I stick with H335 and TAC.
Loading manuals are great . They don't cost a whole lot and provide hours of education , IMO better than any gun magazine.
Use a manual. Lyman's is a cheap and fast reading.
Most have already stated this, but to clarify-
w/ a 16in barrel, the most important factor in deciding your powder is the bullet. Fast buring for the light ones, slower burning for the heavier.
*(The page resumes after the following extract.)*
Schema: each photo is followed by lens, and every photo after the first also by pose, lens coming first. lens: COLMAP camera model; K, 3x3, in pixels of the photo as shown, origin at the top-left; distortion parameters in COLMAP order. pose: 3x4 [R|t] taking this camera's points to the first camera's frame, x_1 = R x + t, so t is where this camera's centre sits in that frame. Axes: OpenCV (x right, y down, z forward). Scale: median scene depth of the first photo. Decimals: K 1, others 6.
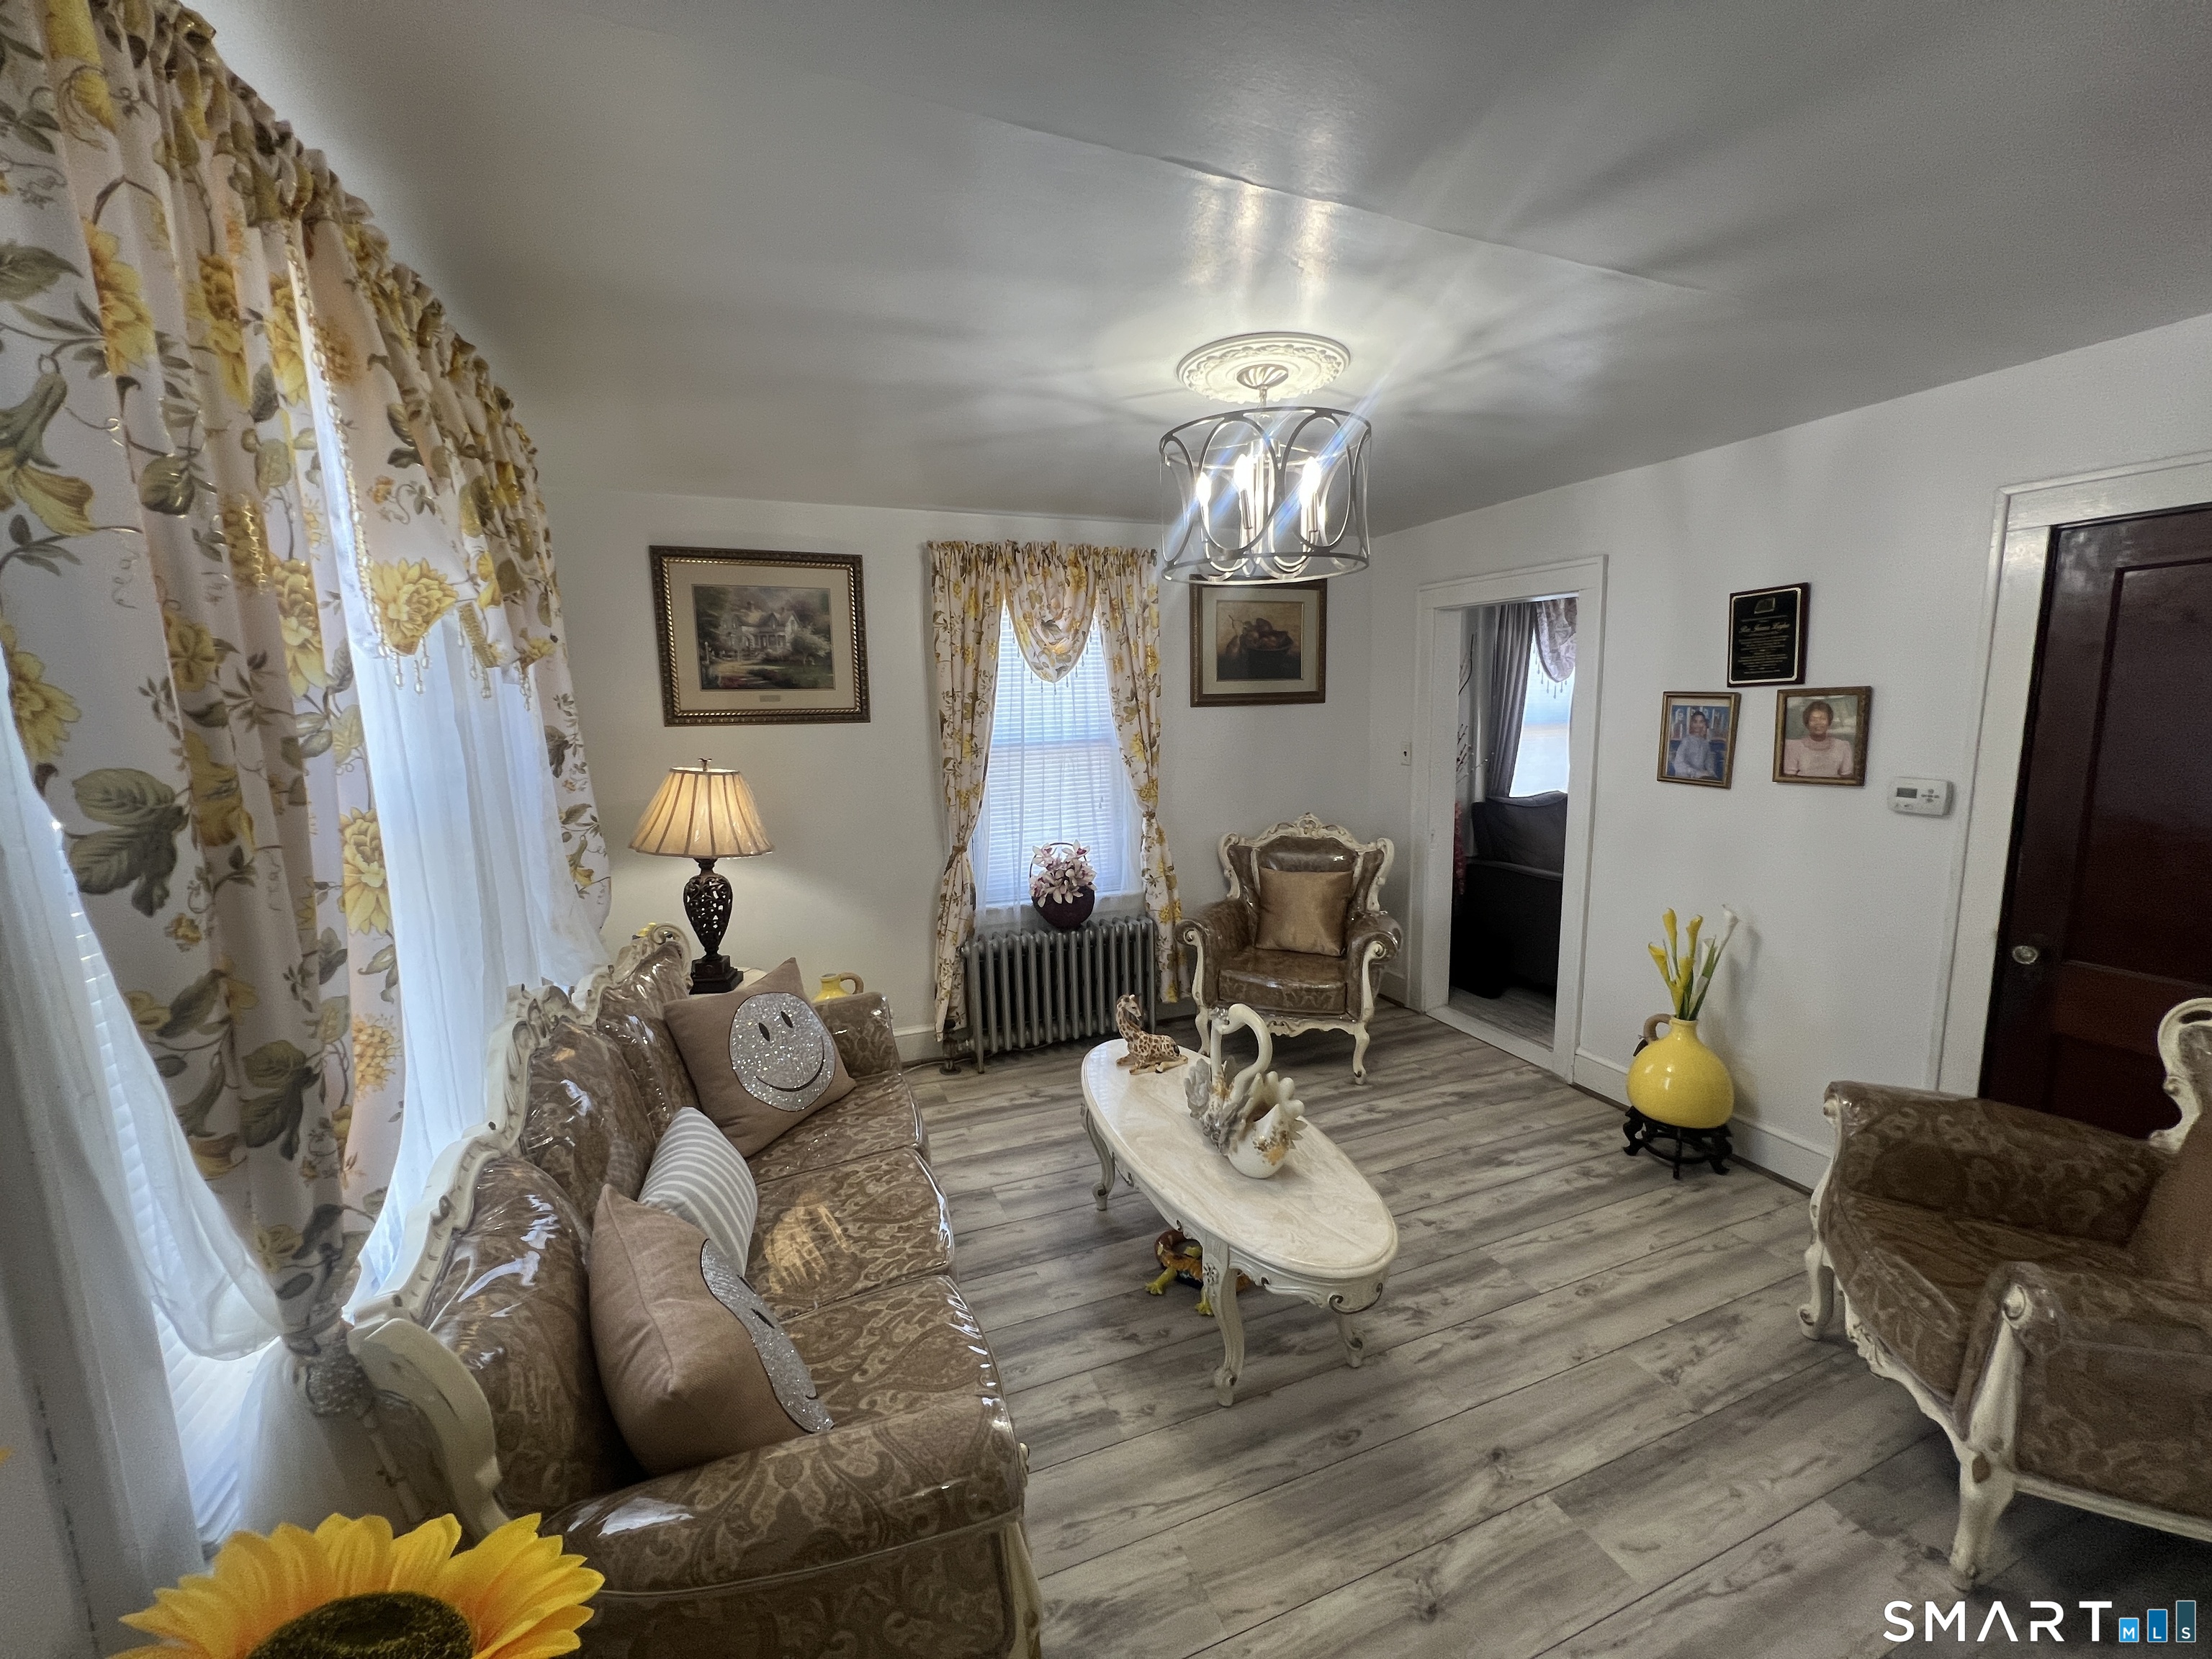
lens RADIAL K [[885.8, 0, 1103.9], [0, 885.8, 834.8], [0, 0, 1]] dist [-0.002034, 0.000664]
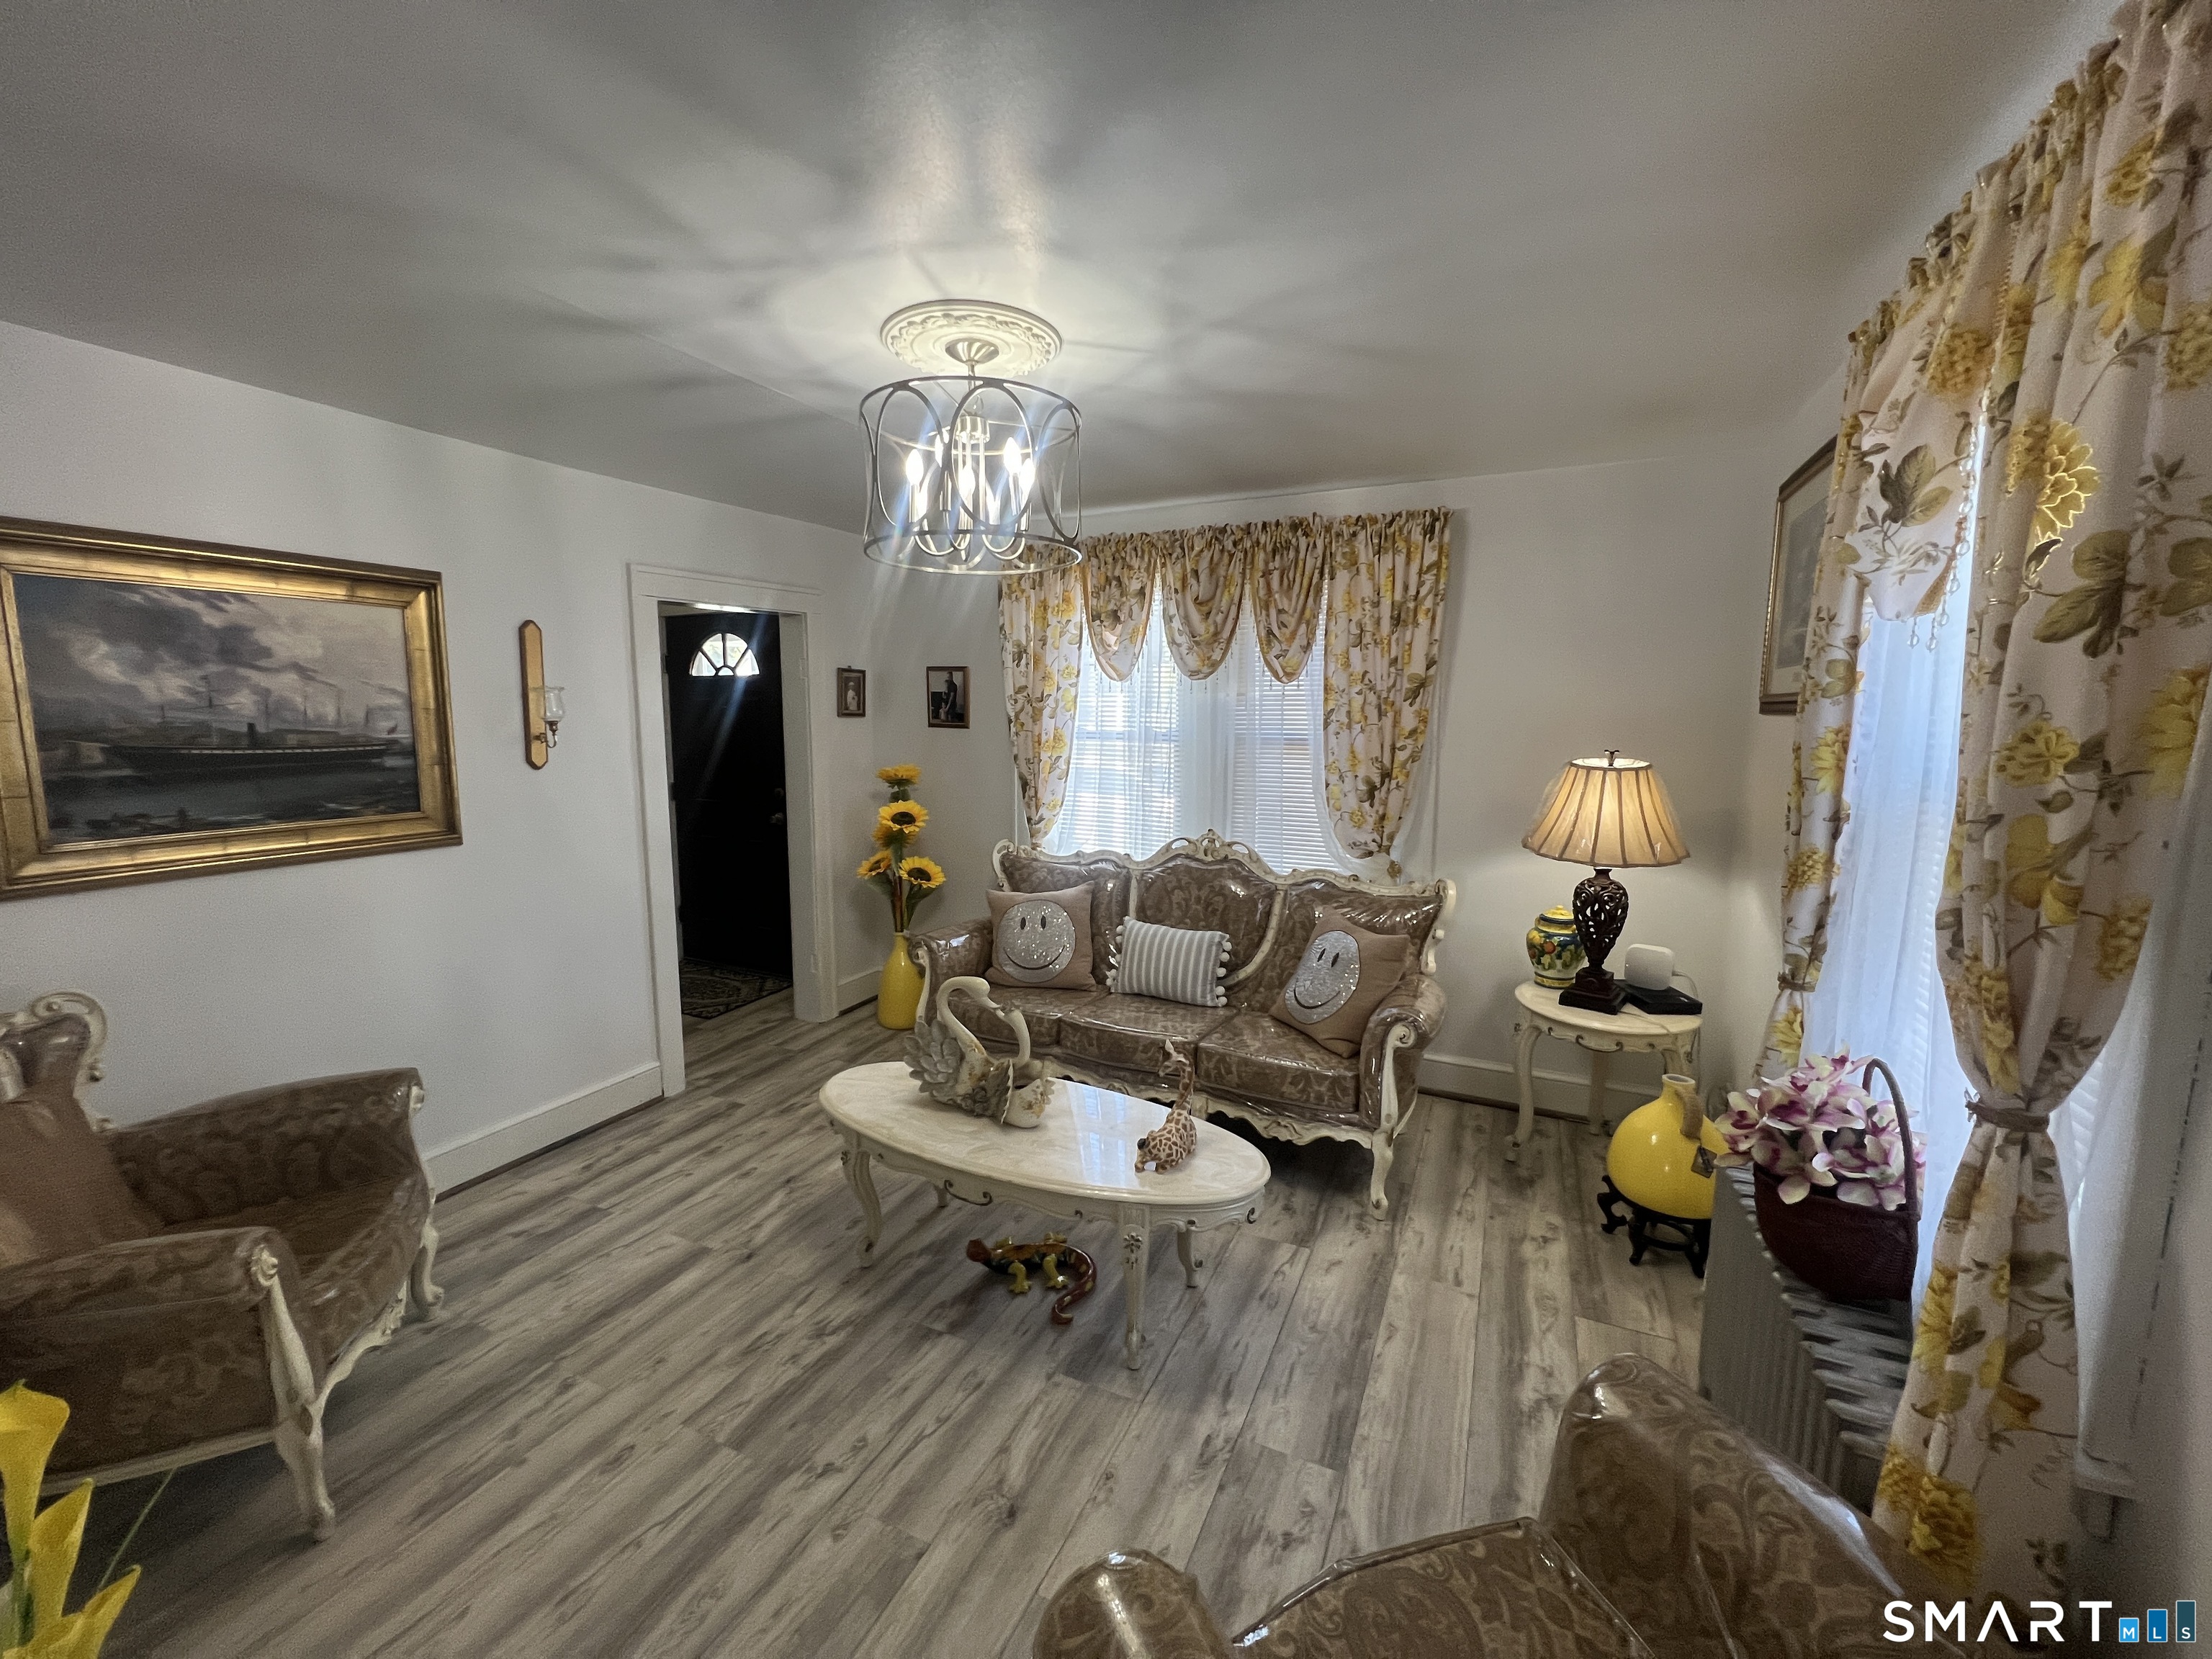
lens RADIAL K [[885.8, 0, 1103.9], [0, 885.8, 834.8], [0, 0, 1]] dist [-0.002034, 0.000664]
pose [[-0.735609, 0.102686, -0.669578, 0.718382], [-0.079147, 0.968646, 0.235502, -0.236062], [0.672767, 0.226232, -0.704417, 1.765295]]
Unless your a competition shooter, i suggest picking a single powder and making your loads work for you. Practical accuracy can easily be obtained with all .223 powder
Each AR that you own will most prefer it's own particular load. There are usually some loads that will perform well in many different rifles, but each rifle will shoot best with one in particular. If you own 30 AR's you can spend some serious time and money trying to determine this. One interesting concept that I found while reading a firearms magazine the other day was a shop that offers a custom box of several different loads to assist you in finding the best load for your rifle:
Interesting concept and one that I will be trying for a recent bolt gun that I picked up. That said I have used many powders for .223 to include H335, H332, AA 2230 and lately CFE 223. All have performed well.
I now have the Lyman 49th ed and the Sierra manuals. Wealth of knowledge from both.
H335 or TAC meter well and have performed admirably.